You need as a consumer to be aware of your medical records and its findings. This is necessary to inform medical health care providers of you’re past medical conditions and most States do allow the patient to look at his records. To find out how your state handles this question, contact the Department of Health.

Looking at your medical records, and charting if in the hospital, gives you the opportunity to make sure the doctor has written down everything correctly, and that the charting by nurses is un-biased and accurate. For instance you may have told your physician repeatedly that you are having “upset stomach” and he has failed to make a written note of your complaint. This omission could possibly effect the insurance utilization review’s go-ahead for related tests.

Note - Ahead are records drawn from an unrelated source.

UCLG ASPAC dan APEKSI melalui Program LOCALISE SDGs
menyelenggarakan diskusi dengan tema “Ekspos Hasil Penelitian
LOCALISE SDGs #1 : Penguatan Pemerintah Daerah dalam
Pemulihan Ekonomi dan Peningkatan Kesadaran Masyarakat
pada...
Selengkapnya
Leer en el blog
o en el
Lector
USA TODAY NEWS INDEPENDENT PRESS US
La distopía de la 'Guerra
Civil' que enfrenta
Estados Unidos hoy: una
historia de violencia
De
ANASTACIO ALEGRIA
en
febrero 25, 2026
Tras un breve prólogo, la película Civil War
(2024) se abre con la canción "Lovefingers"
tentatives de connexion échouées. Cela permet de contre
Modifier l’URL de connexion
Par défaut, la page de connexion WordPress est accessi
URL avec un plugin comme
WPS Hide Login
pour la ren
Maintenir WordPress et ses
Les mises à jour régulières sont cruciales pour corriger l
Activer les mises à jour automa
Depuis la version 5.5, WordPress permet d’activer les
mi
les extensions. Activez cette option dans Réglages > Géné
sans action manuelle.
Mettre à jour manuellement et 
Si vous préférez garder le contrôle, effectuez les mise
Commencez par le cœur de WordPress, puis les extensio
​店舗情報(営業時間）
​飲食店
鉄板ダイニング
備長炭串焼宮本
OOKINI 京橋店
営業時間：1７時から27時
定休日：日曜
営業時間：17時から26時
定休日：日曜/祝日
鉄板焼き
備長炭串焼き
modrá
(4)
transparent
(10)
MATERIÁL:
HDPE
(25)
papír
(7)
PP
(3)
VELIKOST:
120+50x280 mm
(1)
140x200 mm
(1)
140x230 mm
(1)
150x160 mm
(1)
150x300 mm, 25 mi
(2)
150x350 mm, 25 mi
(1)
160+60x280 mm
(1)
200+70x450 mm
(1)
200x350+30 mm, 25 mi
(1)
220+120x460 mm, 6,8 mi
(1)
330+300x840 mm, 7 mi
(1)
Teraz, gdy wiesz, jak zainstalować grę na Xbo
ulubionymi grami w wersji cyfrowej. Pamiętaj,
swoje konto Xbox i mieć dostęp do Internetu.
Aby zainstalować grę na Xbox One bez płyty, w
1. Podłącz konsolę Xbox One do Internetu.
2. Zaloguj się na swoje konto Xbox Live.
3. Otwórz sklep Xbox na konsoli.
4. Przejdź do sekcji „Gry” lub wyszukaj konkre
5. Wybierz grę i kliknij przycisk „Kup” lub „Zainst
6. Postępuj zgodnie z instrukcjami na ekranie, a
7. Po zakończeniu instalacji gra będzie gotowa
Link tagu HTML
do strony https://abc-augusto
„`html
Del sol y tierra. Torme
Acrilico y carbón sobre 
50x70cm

Nurse’s charting comments should be simply the facts, and no conclusions or diagnoses. Biased comments from nursing staff for instance, noting that a diabetic patient is an “alcoholic” because this disease at times mimics an alcoholic’s behavior. Your doctor alone has the right to diagnos an illness.

This document will be shared with other medical professionals, and is their way of learning about you and your specific problems. Make sure the notes really reflect your illness and are correct. It is a good idea to keep documentation (at home) of your doctor visits, prescriptions, and various medical information, as backup just in case you forget important facts.